The Seychelles sunbird (Cinnyris dussumieri) is a small passerine from the sunbird family. It is named after the French explorer Jean-Jacques Dussumier. It is native to the Seychelles, where it is known as kolibri in Seychellois Creole. This bird is placed in the genus Cinnyris by some authorities and in Nectarinia by others. Although this bird has a limited range, it is described as common and has a stable population, so the International Union for Conservation of Nature has rated its conservation status as being of "least concern".

== Description ==
It can reach a length from eleven to twelve centimetres.
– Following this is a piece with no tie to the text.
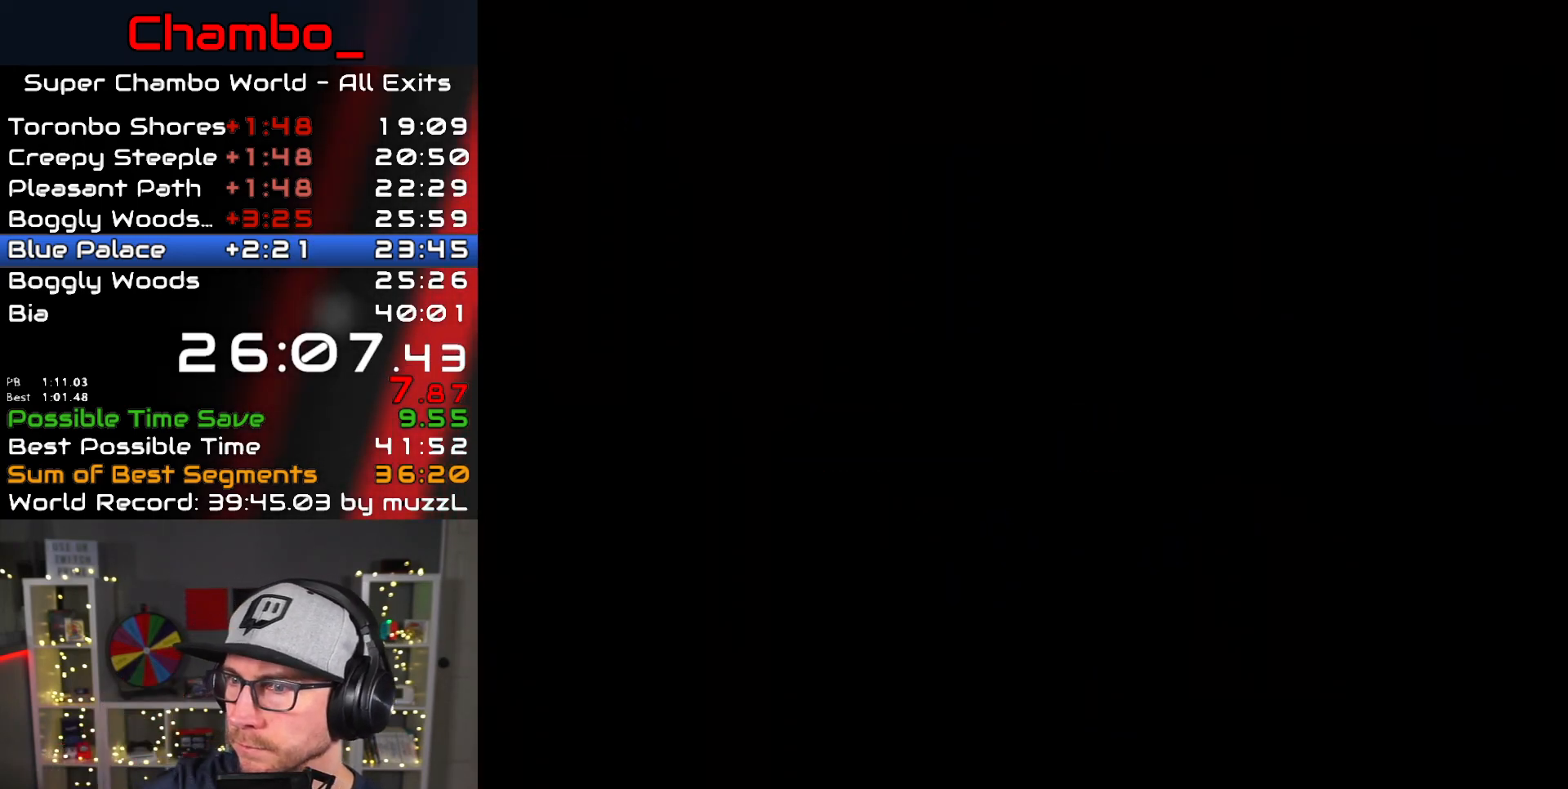
{"dt_ms": 500, "buttons": [], "events": []}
The plumage is dull grey. The male exhibits an iridescent violet-green sheen on its head and throat, brown underparts and yellow or orange tufts under its wings, which are more noticeable in flight. The long slender bill is downcurved. The legs are black. The female is an altogether duller-looking bird with pale grey underparts, and lacks the yellow . The song of the males is high pitched, noisy and harsh, interspersed with various rasping calls. The female also sings.

== Distribution ==
The Seychelles sunbird occurs on most of the larger granitic islands of the Seychelles Bank. It belongs to the endemic landbird species of the Seychelles which had adapted to human made environment changes in the best way. Its habitat consists of forests, gardens, scrubs, and mangroves from sea level to altitudes of 900 m.

== Diet ==
When foraging for food, this sunbird is very active, flying to hibiscus and other flowers with undulating flight and feeding of nectar and insects.

== Reproduction ==
Breeding is the entire year but the best time is September and October. One single egg is laid in a pear-shaped nest. It consists of grass and moss and is bound with spiderwebs. To protect the nest from cats and rats it hangs usually at the end of a twig.